As clinical trials continue to evolve, one thing is clear: medical research is for everyone. By representing the full spectrum of age in our quest for cures, we ensure that the advances in medicine truly serve all humanity, from the cradle to the golden years.

FAQs

Is it safe and ethical to include children in clinical trials?

Yes—when strict safeguards are in place. Pediatric trials must be reviewed by ethics committees, show a favorable risk-benefit balance, and require parental permission plus the child’s assent when possible. Extra monitoring and child-friendly protocols are used. Without pediatric studies, doctors would lack safe dosing and treatment data for kids.

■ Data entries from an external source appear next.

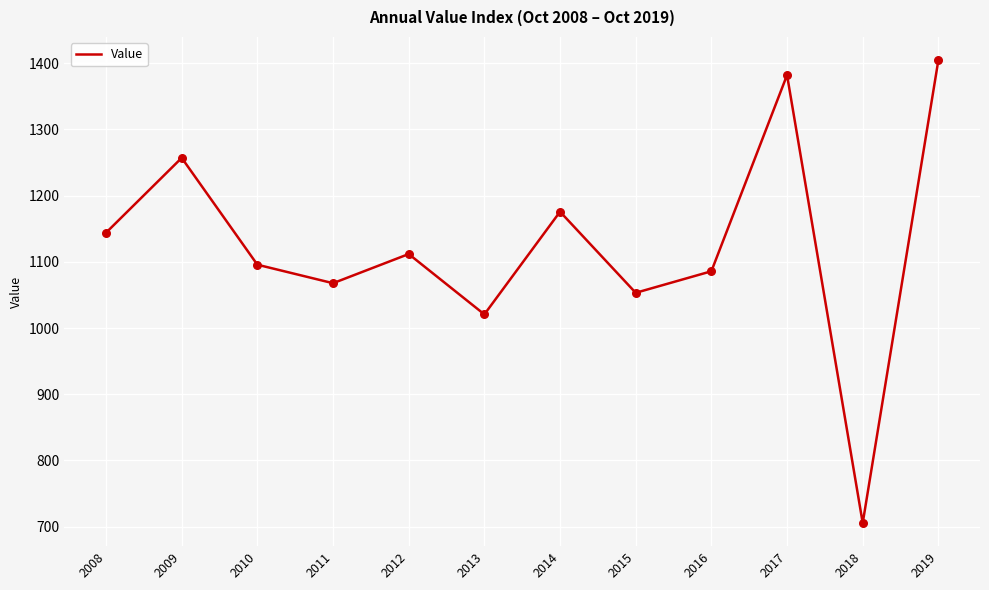

Approximately how many times larger is the value at 2011 compared to 2016?

1.0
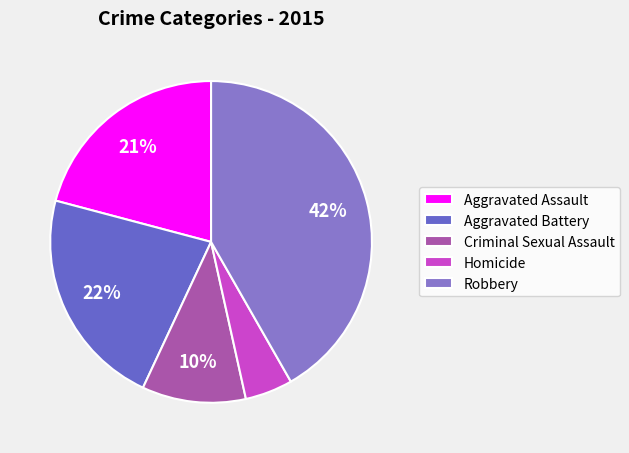

What percentage is the Robbery slice, to the nearest percent?

42%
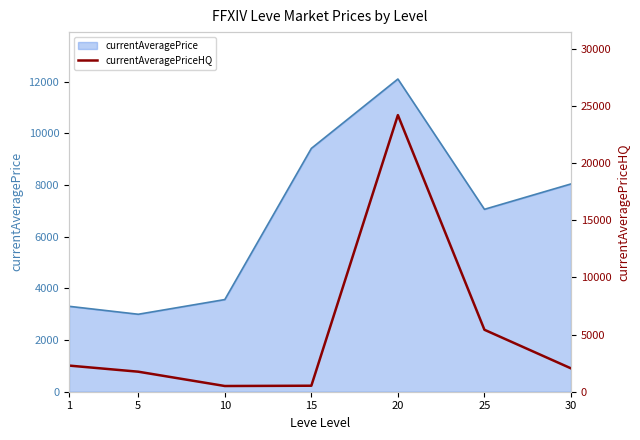

Reading right to left, what are all the values shown in this chart?

30=2044	25=5420	20=24200	15=525	10=500	5=1752	1=2287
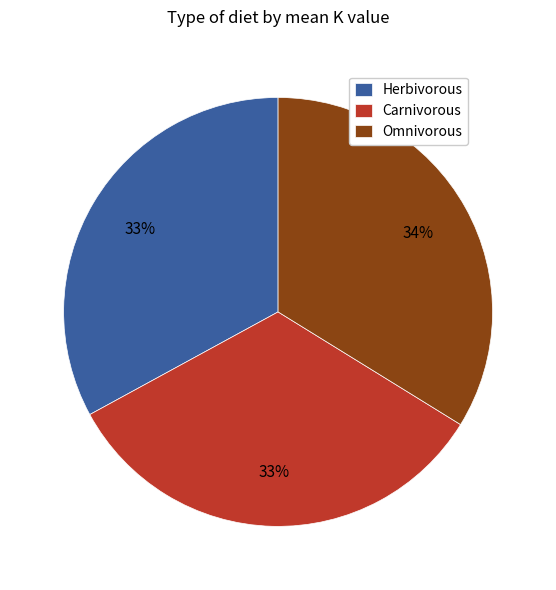

Does any single category account for the majority?

No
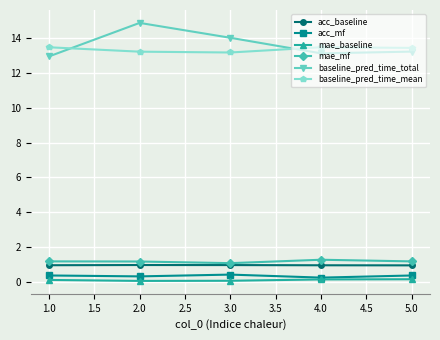

True or false: mae_baseline and mae_mf intersect in this chart.

False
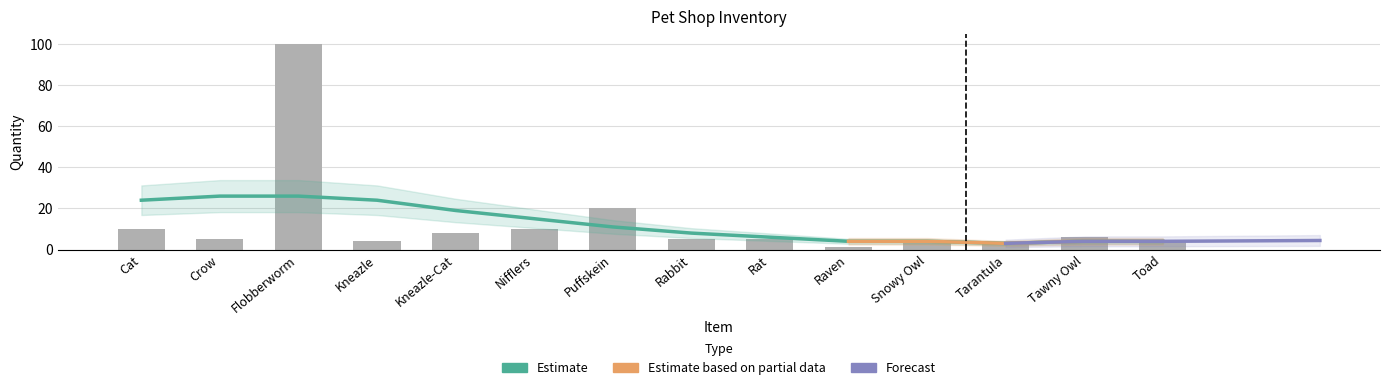

List the labels in order of value, largest first.

Flobberworm, Puffskein, Cat, Nifflers, Kneazle-Cat, Tawny Owl, Crow, Rabbit, Rat, Kneazle, Toad, Snowy Owl, Tarantula, Raven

Why do some trials still include so few older adults?

Many seniors are excluded by strict eligibility rules (e.g., multiple illnesses or medications), lack of referrals, or practical barriers like transportation. Some older patients decline due to concerns about side effects or burden. Ageism also played a role in the past. Today, regulators and researchers are pushing for senior-friendly trial designs and intentional recruitment, so representation is improving.

Why not just use adult trial data for children or seniors?

Because kids and seniors process drugs differently. Children’s organs are still developing, and doses can’t simply be scaled down. Older adults often metabolize drugs more slowly, take other medications, and face unique risks like falls or memory issues. Separate studies give accurate dosing, safety, and benefit data for each age group—something adult-only trials can’t provide.